Local paths are read straight from disk and never touch the network. Note that --quant skips the prebuilt-UQFF probe for local paths and goes directly to ISQ.

GGUF is not auto-detected; select it with --format gguf and name the file with -f. The model ID can be a Hugging Face repo or a local directory containing the file:

Terminal window
# from the Hub
mistralrs run --format gguf -m bartowski/Meta-Llama-3.1-8B-Instruct-GGUF \
-f Meta-Llama-3.1-8B-Instruct-Q4_K_M.gguf
# from a local directory
mistralrs run --format gguf -m /path/to/dir -f model-q4k.gguf

Multi-file models pass semicolon-separated names to -f. The tokenizer and chat template are read from the GGUF metadata; pass --tok-model-id <hf-id> to source them from the original repo instead.

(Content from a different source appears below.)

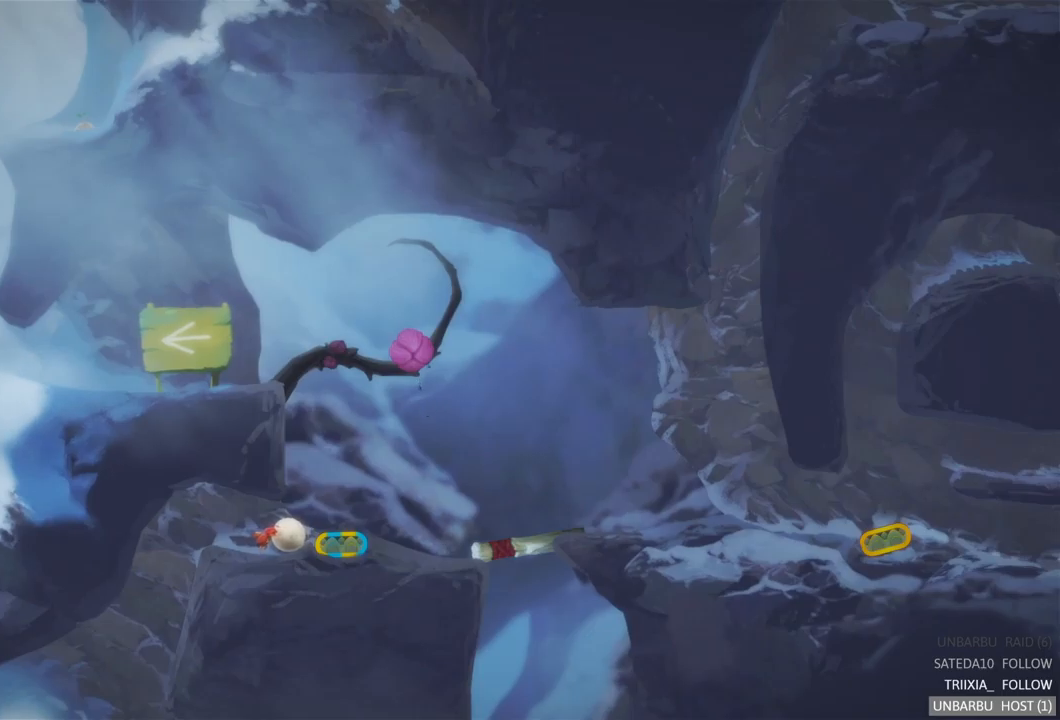
{"buttons": [], "left_stick": "left", "right_stick": "center", "events": [[334, "left_stick", "center"], [450, "left_stick", "left"]]}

Auto-detection covers normal checkpoints. For text models with a non-standard config, --arch (Python: arch=Architecture...) forces the loader; the accepted names are the lowercase forms in the supported models reference. Multimodal, speech, embedding, and diffusion architectures are always auto-detected on the CLI.

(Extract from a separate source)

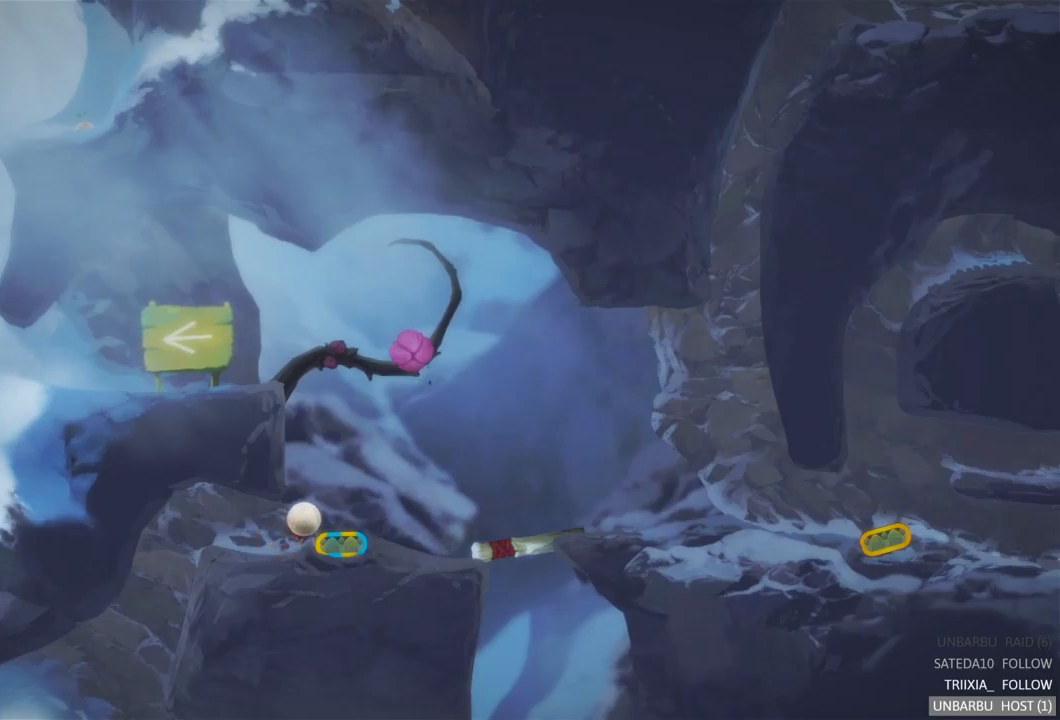
{"buttons": [], "left_stick": "right", "right_stick": "center", "events": [[150, "left_stick", "center"], [200, "left_stick", "right"]]}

Some repos ship a missing or broken chat template. Pass -c/--chat-template <file> (a .json or .jinja file) or --jinja-explicit <file> to override it; bundled fixes live in the repo’s chat_templates/ directory. See chat templates for symptoms and how to write your own.

Set HF_HUB_OFFLINE=1 to guarantee no network calls are made to the Hugging Face Hub. Files and repo listings are then served from the local cache only, and missing files fail fast instead of hanging on a download.

Terminal window
# on a machine with network access: populate the cache
mistralrs run -m Qwen/Qwen3-4B
# later, or on the air-gapped machine with the cache copied over
HF_HUB_OFFLINE=1 mistralrs serve -m Qwen/Qwen3-4B

Pre-download with huggingface-cli download <repo> or by running mistral.rs once online; mistralrs cache list shows what is cached. Files resolve from $HF_HUB_CACHE, falling back to $HF_HOME/hub, falling back to ~/.cache/huggingface/hub. A local model path (-m /path/to/dir) always reads from disk, so it works offline without any cache lookup. Related variables (HF_HOME, HF_TOKEN, …) are in the environment variables reference.

Most models need nothing beyond -m. The exceptions (thinking tags, MoE (Mixture of Experts) quantization, template fixes, MatFormer slices) are collected in model family notes.